28 入塾説明会

 寒冷期が終わりに近づき、エデュケイオンでは今年度の全ての上級学校入試が終了した。


 合計で5つの私立魔術学院を受験した狼人生イクシィはその全てに不合格となり、正式開校を迎えた「中央ヤイラム魔進館」本校を父親と共に訪れていた。


「本日は皆様お集まり頂きありがとうございます。今年度まで高等学校生だった受験生も来年度こそは狼人生からの脱却を目指す受験生も、この塾では同じ目標を持って努力する仲間です。魔術学院合格のための受験戦略を、転生者であるこちらのユキナガ先生から説明して頂きます」


 「魔進館」の大会議室に集まった受験生とその保護者たちの前で、塾長である魔術師ノールズは入塾説明会を始めていた。


 ユキナガはノールズの挨拶が終わったタイミングで大会議室に入り、簡素な演壇えんだんのぼると「魔進館」に入塾した狼人生の受験戦略を説明し始めた。



「ご紹介に預かりました転生者のユキナガと申します。私は魔術師ではなくこの世界での教育者としての経験もありませんが、転生時に高等学校の教科の知識を全て与えられた上で受験技法の指導に当たります。……まず、皆さんに志望校をお聞きしましょう。エレーナさん、差し支えなければ第一志望校を教えてください」

「はい、私の第一志望校はジュテンダ魔術学院です。学費が安いので……」


 指名されたエレーナは来年度で狼人2年目となる女子受験生で、第一志望校は中央都市オイコットにある私立のジュテンダ魔術学院だった。


 ジュテンダ魔術学院は近年学費の値下げにより受験生からの人気が高まっており、エレーナは高等学校生の頃から一貫してこの魔術学院を第一志望校としていた。


「ありがとうございます。ではそちらのイクシィ君も第一志望校を聞かせてください」

「分かりました。俺はエデュケイオン魔術学院です。流石にジーケ会は難しいので……」


 イクシィの第一志望校であるエデュケイオン魔術学院はケイーオ私塾魔術学院、ジーケ会魔術学院と並んで私立魔術学院御三家ごさんけと称される名門校であり、この中では最も学費が高いため入試難度は比較的低かった。


 それぞれ第一志望校を述べていった総勢12名の狼人生たちに、ユキナガは頷くと再び説明を開始した。

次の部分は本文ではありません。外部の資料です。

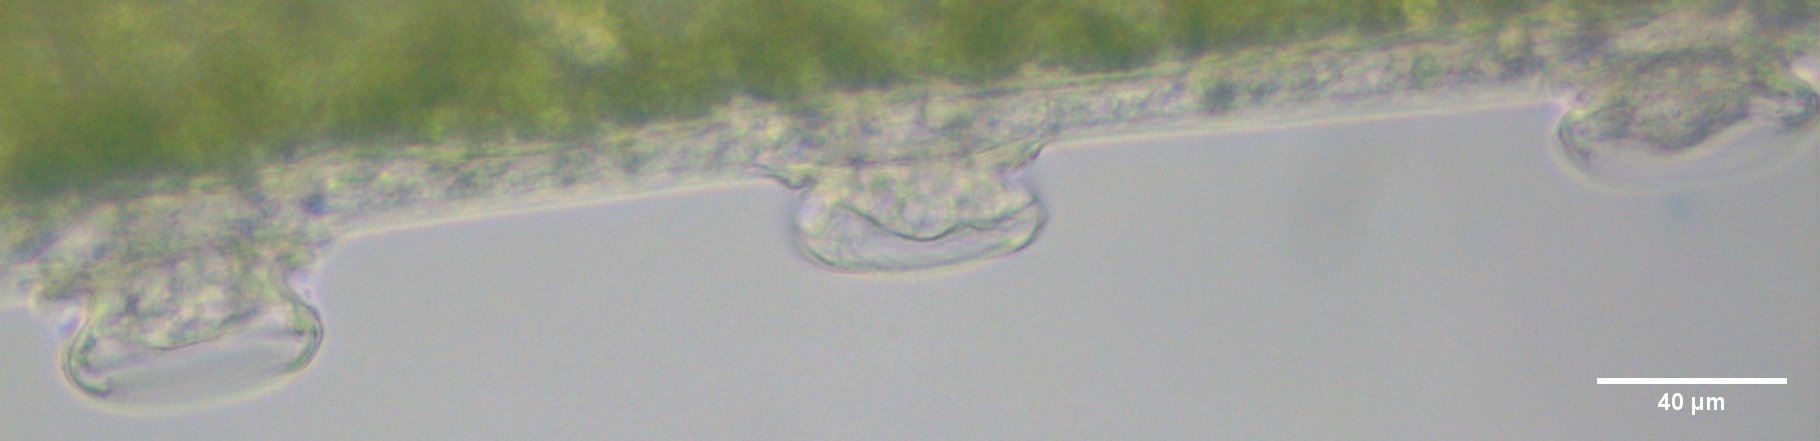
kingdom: Chromista
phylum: Ciliophora
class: Oligohymenophorea
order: Peritrichida
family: Trichodinidae
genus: Trichodina
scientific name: Trichodina pediculus
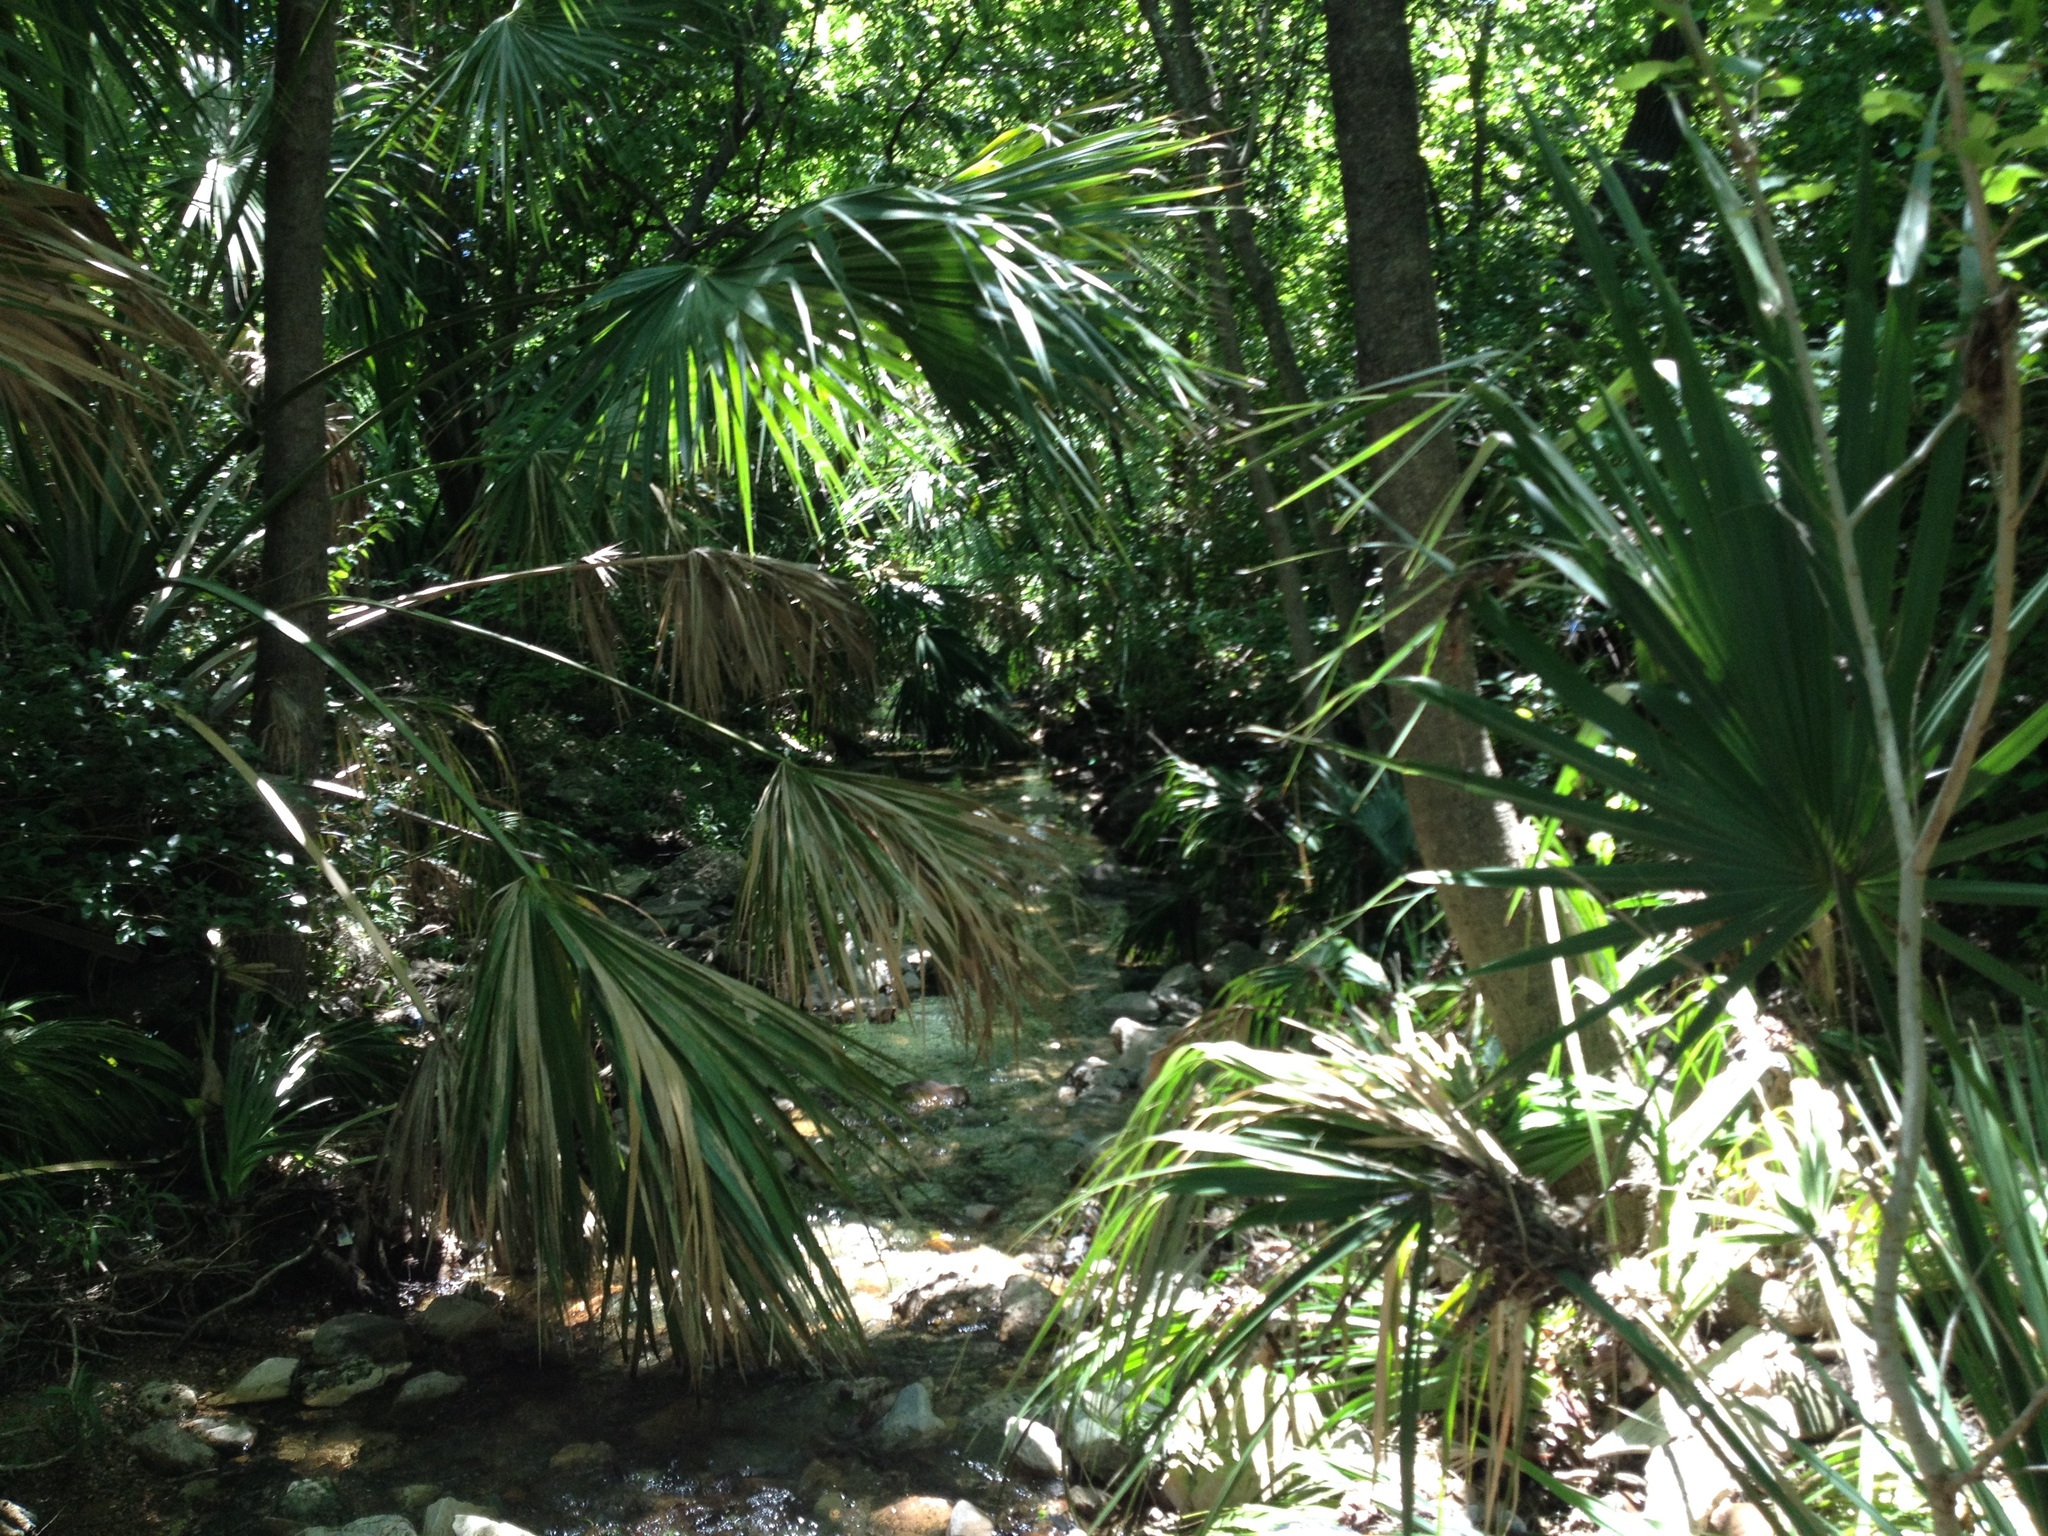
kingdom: Plantae
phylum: Tracheophyta
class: Liliopsida
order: Arecales
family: Arecaceae
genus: Sabal
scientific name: Sabal mexicana
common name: Texas palmetto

「皆様の第一志望校はよく分かりました。その上でまず最初に申し上げておきますが、この塾、魔進館では『志望校』という言葉は絶対に使いません。個々人で第一志望校はどこで第二志望校はどこと考えて頂くのは結構ですが、少なくともこの塾では『志望校』という概念を頭から否定します」


 力強く言い切ったユキナガに、受験生と保護者たちからどよめきが起こった。


 魔術学院に限らず異世界エデュケイオンにおける高等学校・上級学校の受験では志望校を設定するのが当たり前であり、どの受験生も第一志望校合格を目指して勉強の計画を立てるのが一般的だった。


「先ほどの説明に皆様は驚かれていることでしょう。ですが、魔術学院の受験戦略は一般的な上級学校の受験戦略とは根本的に異なります。それは皆様もご存知の通り最も入試難度の低い魔術学院でも偏差値は60を切らず、しかも1校につき200名という極めて少ない入学定員に大量の受験生が殺到するからです。ましてやこの1年でどうしても合格を勝ち取る必要がある狼人生に敗北は許されません。だからこそ複数の私立魔術学院を併願するのです。……さて」


 ユキナガはそこまで話すと、適当な保護者に質問を投げかけることにした。



「イクシィ君のお父様。イクシィ君は来年度、いくつの私立魔術学院に出願されますか。現時点での計画を教えてください」

「分かりました。今年度は5校でどこにも合格できなかったので、来年度は7校に増やそうと思います。これほど多くの併願は負担が大きすぎるようにも思いますが……」


 予想通りの答えが返ってきて、ユキナガは核心となる話題に入ることにした。


「お父様、7校の併願は決して多くありません。いや、少なすぎるとさえ言えるでしょう。イクシィ君以外の受験生も同様ですが、この塾では原則として1年で10校以上、可能であれば15校以上の私立魔術学院を併願して頂きます。当然ご家庭の資産状況や塾生本人の希望を考慮しますが、10校程度の併願は当たり前とお考えください。だからこそこの塾では『志望校』という言葉を使わないのです」


 私立魔術学院を大量に併願し、そのどれか一つにでも合格できれば良しとする。


 ユキナガの述べた受験戦略は身もふたもないものであったが、その迷いのない口調に受験生と保護者たちは息を呑んでいた。